Um pássaro, mil vozes. É na jóia do Cáucaso, onde culturas milenares se cruzam e os conflitos parecem não ter fim, que encontramos este pássaro mítico, o único capaz de pôr fim à maldição que pesa sobre um Rei cuja generosidade deu a ver a maldade e a ganância do seu povo. O filho mais novo do Rei acabará por trazer consigo o tão ansiado pássaro, fazendo com que a maldição seja quebrada, mas muita coisa acabará por se perder pelo do caminho. Tigran Hamasyan socorre-se de uma história muito bela para, de forma metafórica, alertar para a crise que assola a humanidade e apelar à construção de um mundo melhor e mais justo. Debruçado sobre as teclas do piano, fundido com as sonoridades que dele extrai, o músico constrói delicados motivos de filigrana que se repetem e evoluem, ao mesmo tempo emprestando a voz a um conjunto de frases musicais que parecem fazer parte da tradição oral, como se de uma canção de embalar se tratasse. O efeito sobre o público é imediato, cativando pela beleza envolvente das melodias, emocionando pelos interlúdios contrastantes que se elevam do piano.

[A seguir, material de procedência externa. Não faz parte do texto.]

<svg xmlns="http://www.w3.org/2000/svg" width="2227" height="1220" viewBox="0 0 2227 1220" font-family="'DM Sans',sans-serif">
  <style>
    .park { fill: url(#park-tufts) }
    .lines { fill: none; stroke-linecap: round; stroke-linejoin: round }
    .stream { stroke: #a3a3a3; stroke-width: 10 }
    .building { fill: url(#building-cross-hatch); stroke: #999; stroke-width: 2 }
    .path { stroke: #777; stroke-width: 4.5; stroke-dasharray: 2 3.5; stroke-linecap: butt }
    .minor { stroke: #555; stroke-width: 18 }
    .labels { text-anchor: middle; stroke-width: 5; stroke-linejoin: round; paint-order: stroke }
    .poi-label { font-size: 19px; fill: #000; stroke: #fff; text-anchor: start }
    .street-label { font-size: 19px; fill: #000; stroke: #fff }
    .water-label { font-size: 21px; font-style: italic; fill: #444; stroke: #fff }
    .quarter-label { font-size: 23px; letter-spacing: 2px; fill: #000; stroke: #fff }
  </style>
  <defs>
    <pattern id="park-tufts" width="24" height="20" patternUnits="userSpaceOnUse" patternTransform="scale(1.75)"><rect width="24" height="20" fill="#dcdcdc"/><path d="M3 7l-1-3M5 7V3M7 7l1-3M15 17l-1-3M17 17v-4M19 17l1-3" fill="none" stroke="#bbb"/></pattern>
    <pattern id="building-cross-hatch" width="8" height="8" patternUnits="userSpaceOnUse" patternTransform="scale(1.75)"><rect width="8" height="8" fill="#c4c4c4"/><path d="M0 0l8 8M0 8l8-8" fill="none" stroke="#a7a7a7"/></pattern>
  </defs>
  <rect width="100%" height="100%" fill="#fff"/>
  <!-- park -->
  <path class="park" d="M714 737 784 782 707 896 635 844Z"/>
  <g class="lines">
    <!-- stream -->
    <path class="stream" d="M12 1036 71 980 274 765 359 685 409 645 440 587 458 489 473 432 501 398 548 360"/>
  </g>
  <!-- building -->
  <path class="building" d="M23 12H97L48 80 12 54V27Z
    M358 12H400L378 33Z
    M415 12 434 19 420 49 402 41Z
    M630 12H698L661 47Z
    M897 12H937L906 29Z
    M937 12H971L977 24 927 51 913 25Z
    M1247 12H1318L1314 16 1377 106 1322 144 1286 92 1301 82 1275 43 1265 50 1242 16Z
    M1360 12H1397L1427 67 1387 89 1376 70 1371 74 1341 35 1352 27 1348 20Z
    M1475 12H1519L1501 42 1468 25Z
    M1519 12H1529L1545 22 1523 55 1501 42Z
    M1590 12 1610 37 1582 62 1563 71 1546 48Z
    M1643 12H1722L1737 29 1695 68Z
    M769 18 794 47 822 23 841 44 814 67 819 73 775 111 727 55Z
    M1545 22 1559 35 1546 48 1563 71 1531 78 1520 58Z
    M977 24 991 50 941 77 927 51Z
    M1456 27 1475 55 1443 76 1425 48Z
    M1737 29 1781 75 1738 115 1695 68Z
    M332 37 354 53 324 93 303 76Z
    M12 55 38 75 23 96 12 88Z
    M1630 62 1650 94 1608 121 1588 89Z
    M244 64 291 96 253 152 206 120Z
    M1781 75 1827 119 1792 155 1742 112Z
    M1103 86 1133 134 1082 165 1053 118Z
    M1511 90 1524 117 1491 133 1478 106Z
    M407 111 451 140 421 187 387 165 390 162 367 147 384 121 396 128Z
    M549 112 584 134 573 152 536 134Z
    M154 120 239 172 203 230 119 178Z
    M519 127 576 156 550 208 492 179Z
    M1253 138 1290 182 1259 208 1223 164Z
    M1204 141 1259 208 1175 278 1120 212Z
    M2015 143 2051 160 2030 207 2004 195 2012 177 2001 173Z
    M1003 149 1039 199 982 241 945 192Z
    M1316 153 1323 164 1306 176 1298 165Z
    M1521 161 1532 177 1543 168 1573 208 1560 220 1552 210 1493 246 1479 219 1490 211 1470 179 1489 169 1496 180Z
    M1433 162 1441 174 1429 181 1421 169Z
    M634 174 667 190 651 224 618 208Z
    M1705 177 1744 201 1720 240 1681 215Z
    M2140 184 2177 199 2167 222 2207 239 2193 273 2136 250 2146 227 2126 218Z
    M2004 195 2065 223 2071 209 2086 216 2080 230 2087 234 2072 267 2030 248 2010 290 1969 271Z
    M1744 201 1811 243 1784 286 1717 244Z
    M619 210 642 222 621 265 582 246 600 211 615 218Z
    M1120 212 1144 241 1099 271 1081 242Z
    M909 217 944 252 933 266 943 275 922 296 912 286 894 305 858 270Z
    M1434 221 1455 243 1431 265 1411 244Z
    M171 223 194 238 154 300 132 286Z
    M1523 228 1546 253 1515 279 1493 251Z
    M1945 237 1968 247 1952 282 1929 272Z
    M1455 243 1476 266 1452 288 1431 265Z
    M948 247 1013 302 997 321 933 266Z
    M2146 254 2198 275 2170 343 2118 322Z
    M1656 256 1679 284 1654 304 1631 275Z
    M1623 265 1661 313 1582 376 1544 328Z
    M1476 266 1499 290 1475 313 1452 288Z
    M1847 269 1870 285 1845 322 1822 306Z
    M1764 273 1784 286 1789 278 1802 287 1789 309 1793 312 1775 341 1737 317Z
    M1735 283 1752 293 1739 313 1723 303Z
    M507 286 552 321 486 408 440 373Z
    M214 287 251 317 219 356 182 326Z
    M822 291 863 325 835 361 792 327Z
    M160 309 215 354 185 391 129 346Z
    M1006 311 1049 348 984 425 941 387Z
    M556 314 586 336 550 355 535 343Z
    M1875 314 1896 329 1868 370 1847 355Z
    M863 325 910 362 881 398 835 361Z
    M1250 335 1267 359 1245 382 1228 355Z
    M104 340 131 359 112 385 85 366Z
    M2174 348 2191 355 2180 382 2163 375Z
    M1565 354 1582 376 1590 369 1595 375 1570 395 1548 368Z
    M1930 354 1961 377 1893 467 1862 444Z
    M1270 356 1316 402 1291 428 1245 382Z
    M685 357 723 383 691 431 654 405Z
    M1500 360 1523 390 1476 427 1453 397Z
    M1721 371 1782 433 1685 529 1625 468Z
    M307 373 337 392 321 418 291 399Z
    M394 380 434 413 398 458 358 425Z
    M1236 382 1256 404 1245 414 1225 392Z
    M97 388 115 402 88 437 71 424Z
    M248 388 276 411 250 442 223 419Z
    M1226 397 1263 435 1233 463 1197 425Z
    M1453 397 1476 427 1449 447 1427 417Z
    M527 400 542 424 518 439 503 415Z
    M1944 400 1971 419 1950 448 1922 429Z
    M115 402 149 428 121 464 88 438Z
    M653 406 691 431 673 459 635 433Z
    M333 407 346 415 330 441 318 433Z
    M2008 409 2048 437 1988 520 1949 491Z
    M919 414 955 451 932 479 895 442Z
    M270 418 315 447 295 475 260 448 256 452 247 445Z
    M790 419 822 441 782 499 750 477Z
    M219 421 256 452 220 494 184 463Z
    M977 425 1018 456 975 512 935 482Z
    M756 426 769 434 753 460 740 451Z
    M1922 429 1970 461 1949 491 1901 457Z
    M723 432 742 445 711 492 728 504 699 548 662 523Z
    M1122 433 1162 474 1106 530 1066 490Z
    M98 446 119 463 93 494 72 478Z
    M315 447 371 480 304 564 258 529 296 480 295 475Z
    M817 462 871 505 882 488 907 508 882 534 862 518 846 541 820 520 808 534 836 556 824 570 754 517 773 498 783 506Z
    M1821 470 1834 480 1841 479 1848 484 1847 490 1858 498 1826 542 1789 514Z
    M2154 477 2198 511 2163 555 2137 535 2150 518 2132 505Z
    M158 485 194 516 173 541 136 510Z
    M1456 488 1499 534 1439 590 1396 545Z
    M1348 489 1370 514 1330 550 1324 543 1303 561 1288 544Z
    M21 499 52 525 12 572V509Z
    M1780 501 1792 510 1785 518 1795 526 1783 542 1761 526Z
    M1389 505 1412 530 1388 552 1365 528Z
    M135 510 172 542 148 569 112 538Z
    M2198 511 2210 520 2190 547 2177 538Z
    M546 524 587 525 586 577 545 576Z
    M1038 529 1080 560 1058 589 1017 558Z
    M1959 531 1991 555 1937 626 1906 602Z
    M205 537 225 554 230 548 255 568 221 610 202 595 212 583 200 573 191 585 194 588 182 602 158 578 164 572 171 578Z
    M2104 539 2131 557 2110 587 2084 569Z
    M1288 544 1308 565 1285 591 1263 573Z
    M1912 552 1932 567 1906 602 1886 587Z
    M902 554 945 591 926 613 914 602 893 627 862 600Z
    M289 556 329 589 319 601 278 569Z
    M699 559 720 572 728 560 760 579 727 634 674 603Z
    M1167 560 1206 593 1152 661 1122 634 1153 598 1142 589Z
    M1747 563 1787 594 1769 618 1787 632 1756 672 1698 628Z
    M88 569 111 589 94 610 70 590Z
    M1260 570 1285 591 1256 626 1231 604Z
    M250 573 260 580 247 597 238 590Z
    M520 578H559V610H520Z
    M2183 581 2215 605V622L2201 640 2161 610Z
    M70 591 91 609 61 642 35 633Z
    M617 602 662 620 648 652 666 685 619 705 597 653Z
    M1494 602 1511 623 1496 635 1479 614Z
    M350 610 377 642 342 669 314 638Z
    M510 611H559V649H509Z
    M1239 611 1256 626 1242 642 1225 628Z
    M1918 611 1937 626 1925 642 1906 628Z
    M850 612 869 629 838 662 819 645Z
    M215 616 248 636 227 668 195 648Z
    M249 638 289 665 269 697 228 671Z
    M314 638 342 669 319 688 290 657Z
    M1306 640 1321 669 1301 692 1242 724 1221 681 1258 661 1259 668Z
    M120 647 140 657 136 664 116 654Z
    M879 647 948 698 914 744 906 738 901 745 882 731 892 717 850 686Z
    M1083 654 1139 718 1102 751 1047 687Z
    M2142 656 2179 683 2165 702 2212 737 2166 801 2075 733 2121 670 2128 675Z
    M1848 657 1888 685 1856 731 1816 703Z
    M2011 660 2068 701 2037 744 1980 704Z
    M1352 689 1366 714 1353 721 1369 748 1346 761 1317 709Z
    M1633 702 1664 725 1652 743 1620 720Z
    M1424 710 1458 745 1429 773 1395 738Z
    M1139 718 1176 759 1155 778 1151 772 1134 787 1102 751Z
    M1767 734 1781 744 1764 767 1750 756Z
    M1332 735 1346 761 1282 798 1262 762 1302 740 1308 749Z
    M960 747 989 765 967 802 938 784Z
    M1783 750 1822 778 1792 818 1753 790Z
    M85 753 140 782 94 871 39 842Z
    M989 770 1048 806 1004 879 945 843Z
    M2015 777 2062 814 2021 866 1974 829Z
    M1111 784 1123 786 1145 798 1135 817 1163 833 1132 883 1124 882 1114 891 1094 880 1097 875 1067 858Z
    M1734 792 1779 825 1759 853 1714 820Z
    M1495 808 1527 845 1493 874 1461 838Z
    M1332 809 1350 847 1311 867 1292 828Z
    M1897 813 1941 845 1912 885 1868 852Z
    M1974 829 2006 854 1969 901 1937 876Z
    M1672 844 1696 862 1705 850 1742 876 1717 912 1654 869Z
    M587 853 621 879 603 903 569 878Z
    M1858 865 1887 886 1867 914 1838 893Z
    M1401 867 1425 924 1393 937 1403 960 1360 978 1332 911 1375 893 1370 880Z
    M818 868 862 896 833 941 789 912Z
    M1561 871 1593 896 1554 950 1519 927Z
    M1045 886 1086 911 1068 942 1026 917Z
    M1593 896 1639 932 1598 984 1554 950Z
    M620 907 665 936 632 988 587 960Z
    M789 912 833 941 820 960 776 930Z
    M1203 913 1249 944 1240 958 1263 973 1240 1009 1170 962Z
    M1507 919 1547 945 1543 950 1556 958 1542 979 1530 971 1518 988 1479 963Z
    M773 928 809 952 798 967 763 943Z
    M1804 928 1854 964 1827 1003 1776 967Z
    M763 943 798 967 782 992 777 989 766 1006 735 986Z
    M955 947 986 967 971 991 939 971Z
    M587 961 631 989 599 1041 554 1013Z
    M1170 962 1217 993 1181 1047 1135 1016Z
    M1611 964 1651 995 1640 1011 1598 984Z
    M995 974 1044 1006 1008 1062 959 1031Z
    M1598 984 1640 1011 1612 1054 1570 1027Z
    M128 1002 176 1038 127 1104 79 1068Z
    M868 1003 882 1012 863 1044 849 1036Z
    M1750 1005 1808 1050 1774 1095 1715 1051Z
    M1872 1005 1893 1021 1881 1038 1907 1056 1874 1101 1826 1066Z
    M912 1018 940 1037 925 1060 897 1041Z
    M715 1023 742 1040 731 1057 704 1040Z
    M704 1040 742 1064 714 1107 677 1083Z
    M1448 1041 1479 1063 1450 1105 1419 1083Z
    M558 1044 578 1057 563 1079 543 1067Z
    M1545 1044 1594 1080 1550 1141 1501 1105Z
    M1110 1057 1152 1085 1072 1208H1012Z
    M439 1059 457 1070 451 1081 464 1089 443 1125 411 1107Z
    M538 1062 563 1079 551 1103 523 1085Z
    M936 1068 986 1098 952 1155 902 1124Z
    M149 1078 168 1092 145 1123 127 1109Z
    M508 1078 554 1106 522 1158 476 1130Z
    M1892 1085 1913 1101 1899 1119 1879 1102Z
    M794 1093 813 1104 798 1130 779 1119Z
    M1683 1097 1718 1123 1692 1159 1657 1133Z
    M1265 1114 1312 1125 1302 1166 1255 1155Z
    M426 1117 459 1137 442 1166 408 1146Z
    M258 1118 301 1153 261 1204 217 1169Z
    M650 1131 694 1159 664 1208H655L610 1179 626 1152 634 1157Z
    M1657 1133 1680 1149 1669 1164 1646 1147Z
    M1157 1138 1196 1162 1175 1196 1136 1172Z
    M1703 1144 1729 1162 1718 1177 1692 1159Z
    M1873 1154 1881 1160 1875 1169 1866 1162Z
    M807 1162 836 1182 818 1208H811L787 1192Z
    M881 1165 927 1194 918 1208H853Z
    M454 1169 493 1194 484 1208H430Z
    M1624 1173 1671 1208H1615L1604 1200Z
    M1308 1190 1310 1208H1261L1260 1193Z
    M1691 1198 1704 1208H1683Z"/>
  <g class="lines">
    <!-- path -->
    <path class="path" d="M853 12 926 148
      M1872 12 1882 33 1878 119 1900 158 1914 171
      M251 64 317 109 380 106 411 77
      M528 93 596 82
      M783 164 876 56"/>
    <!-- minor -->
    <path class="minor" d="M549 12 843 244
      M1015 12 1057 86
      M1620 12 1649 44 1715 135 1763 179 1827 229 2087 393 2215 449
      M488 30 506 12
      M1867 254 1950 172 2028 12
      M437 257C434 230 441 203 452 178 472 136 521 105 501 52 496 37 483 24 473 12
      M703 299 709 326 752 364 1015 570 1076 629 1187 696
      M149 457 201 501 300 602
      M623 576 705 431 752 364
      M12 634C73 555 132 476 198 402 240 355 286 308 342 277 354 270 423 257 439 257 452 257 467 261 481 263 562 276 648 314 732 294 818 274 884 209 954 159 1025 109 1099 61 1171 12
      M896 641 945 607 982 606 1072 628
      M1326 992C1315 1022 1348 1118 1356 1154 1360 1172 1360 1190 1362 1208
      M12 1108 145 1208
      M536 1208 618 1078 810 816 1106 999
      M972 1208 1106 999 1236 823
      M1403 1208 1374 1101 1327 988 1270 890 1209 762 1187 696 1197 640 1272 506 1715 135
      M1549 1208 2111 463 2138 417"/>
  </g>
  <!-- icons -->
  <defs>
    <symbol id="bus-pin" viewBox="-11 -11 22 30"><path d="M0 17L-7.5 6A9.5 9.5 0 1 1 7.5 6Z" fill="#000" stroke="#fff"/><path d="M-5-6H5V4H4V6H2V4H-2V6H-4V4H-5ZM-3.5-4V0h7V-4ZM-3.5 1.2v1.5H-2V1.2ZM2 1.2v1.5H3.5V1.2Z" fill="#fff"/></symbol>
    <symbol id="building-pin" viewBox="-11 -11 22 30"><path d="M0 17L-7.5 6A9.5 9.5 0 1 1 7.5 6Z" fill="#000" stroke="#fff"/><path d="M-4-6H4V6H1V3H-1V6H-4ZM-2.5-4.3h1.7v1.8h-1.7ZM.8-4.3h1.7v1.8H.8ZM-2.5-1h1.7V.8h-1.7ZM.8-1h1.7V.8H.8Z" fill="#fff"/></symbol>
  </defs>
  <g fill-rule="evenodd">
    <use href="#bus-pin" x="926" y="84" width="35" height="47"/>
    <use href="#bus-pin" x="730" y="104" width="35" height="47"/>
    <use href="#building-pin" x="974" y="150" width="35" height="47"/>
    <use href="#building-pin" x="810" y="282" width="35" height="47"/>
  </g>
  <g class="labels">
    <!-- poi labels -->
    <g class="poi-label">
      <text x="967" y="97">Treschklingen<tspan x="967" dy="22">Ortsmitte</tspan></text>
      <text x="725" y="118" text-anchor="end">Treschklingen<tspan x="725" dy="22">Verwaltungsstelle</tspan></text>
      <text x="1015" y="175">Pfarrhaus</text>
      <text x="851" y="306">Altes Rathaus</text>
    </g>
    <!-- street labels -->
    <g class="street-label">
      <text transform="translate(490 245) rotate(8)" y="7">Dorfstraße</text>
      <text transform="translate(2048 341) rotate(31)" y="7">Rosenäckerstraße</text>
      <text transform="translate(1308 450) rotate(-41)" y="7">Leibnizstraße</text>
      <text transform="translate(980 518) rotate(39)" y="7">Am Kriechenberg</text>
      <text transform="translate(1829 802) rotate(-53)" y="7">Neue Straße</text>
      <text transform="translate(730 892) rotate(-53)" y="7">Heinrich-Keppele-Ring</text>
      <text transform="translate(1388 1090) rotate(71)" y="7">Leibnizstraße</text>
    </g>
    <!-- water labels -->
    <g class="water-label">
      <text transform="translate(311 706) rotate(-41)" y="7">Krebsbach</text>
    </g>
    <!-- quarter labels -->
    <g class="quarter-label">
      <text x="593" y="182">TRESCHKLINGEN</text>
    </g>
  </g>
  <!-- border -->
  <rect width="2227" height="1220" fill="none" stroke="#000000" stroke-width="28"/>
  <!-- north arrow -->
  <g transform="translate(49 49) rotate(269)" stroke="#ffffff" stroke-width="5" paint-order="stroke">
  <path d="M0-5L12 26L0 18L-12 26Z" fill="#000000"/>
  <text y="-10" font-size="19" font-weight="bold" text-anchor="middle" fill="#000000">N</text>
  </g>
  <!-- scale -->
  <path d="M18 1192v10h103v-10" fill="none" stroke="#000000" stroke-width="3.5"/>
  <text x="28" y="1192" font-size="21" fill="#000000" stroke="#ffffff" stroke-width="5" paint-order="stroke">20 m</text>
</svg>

Entre a apreensão e o medo, o desembaraço e a audácia, a coragem e a amizade, a persistência e o amor, nem tudo serão rosas ao longo da caminhada. É espantosa a técnica de Hamasyan, criando momentos dissonantes que mimetizam as emoções e instalam a inquietação e a dúvida. O mesmo sucede com os restantes elementos da banda, em total concordância com a música e o desenrolar da história. Temas como “The Curse”, “The Quest Begins”, “Areg's Calling” e “Areg and Manushak” abrem-nos esse mundo pós-apocalíptico, no qual nos movemos pesadamente à procura de salvação. “Red, White and Black Worlds”, “Prophecy of Sacrifice, “He Refuses to be Immortale “Forty Days in the Realm of the Bottomless Eye” são a afirmação de uma obra de arte total. De forma épica, o conto de fadas chegará ao fim com “Flaming Horse”, “Only the One who Brought the Bird can make it Sing” e “The Kingdom”, o derradeiro “The Well of Death and Resurrection” como um mais que merecido “repouso do guerreiro”. Não demasiadamente explícita, a mensagem política está lá. Graças aos Putins e aos Trumps deste mundo, importa dizer que ninguém está a salvo e disto nos fala Tigran Hamasyan. Disto e da necessidade urgente de quebrar todas as maldições que pesam sobre a Humanidade.